Dataset items:
◇ ◇ ◇ ◇ ◇ ◇ ◇

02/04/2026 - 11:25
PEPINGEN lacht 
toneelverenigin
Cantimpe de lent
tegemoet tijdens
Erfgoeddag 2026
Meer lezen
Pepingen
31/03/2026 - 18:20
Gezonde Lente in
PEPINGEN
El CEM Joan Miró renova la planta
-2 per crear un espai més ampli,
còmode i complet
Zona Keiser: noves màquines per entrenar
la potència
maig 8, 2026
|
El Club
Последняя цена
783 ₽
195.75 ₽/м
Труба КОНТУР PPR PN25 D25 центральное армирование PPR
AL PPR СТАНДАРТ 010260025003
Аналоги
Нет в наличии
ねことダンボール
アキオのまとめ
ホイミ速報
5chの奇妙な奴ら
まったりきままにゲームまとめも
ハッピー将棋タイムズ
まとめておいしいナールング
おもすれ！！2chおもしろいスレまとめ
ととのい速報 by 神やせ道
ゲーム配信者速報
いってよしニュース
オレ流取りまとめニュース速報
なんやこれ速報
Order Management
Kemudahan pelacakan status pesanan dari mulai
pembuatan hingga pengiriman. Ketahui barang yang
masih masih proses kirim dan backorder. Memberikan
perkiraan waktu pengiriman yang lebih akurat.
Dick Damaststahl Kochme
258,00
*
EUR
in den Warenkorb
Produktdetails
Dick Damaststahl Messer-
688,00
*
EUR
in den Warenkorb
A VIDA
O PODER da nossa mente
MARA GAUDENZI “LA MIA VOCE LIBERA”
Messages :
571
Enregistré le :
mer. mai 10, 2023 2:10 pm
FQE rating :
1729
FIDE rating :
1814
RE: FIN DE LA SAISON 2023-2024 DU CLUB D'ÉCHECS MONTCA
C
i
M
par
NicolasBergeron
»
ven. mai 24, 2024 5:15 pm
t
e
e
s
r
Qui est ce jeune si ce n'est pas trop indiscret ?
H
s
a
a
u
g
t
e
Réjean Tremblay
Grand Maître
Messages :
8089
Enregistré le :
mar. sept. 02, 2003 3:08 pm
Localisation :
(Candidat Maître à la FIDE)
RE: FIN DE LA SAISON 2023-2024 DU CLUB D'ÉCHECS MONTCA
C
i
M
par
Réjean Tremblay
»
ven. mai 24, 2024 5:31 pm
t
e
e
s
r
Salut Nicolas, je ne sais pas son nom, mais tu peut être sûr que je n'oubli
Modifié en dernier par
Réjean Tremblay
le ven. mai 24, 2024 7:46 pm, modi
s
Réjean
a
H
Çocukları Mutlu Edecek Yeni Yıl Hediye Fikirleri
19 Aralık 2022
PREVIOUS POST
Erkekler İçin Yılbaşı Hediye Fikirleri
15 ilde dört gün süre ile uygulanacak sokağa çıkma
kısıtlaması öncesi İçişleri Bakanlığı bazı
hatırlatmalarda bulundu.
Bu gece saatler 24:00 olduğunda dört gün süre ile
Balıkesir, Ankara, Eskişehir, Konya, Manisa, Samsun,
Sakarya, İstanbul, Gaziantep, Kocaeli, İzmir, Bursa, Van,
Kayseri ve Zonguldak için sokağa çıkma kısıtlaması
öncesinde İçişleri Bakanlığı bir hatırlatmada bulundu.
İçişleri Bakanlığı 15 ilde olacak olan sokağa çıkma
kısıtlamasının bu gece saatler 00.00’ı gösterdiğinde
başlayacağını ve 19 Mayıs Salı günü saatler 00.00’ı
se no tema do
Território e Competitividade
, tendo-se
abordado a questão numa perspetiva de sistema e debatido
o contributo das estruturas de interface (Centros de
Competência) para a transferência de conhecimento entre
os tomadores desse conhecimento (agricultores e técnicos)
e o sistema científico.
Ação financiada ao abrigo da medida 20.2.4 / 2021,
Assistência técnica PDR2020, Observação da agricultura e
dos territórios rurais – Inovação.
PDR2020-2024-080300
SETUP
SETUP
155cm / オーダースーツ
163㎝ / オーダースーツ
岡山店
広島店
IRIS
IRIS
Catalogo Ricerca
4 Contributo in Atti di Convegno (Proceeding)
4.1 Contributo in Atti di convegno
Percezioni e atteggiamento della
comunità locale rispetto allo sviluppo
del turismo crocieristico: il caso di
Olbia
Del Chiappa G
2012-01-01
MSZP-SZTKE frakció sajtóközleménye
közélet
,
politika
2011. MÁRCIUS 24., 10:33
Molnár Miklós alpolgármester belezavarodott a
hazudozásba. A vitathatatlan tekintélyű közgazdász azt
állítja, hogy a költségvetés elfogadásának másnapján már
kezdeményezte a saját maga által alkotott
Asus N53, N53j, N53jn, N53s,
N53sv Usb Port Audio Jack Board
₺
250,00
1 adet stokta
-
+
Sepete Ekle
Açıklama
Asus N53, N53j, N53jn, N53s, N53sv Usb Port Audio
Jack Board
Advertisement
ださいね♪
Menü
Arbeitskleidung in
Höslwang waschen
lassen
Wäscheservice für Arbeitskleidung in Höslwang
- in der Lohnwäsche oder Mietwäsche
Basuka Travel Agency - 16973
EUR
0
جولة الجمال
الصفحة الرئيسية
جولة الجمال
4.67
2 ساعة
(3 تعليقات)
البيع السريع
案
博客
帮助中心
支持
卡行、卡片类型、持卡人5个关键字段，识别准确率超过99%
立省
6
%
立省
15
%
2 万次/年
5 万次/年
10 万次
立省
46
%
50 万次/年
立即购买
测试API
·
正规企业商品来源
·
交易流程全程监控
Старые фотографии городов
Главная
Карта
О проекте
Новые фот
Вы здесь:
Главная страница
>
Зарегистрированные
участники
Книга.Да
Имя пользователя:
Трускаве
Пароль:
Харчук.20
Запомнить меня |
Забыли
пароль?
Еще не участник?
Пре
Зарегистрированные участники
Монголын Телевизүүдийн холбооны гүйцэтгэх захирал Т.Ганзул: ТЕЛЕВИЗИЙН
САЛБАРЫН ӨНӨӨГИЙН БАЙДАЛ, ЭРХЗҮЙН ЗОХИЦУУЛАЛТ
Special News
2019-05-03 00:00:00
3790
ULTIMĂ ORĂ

◇ ◇ ◇ ◇ ◇ ◇ ◇

Aim of the task: Return exactly what appears in the records from the line with "(3 تعليقات)" through the final line, and nothing else.

Written solution:
(3 تعليقات)
البيع السريع
案
博客
帮助中心
支持
卡行、卡片类型、持卡人5个关键字段，识别准确率超过99%
立省
6
%
立省
15
%
2 万次/年
5 万次/年
10 万次
立省
46
%
50 万次/年
立即购买
测试API
·
正规企业商品来源
·
交易流程全程监控
Старые фотографии городов
Главная
Карта
О проекте
Новые фот
Вы здесь:
Главная страница
>
Зарегистрированные
участники
Книга.Да
Имя пользователя:
Трускаве
Пароль:
Харчук.20
Запомнить меня |
Забыли
пароль?
Еще не участник?
Пре
Зарегистрированные участники
Монголын Телевизүүдийн холбооны гүйцэтгэх захирал Т.Ганзул: ТЕЛЕВИЗИЙН
САЛБАРЫН ӨНӨӨГИЙН БАЙДАЛ, ЭРХЗҮЙН ЗОХИЦУУЛАЛТ
Special News
2019-05-03 00:00:00
3790
ULTIMĂ ORĂ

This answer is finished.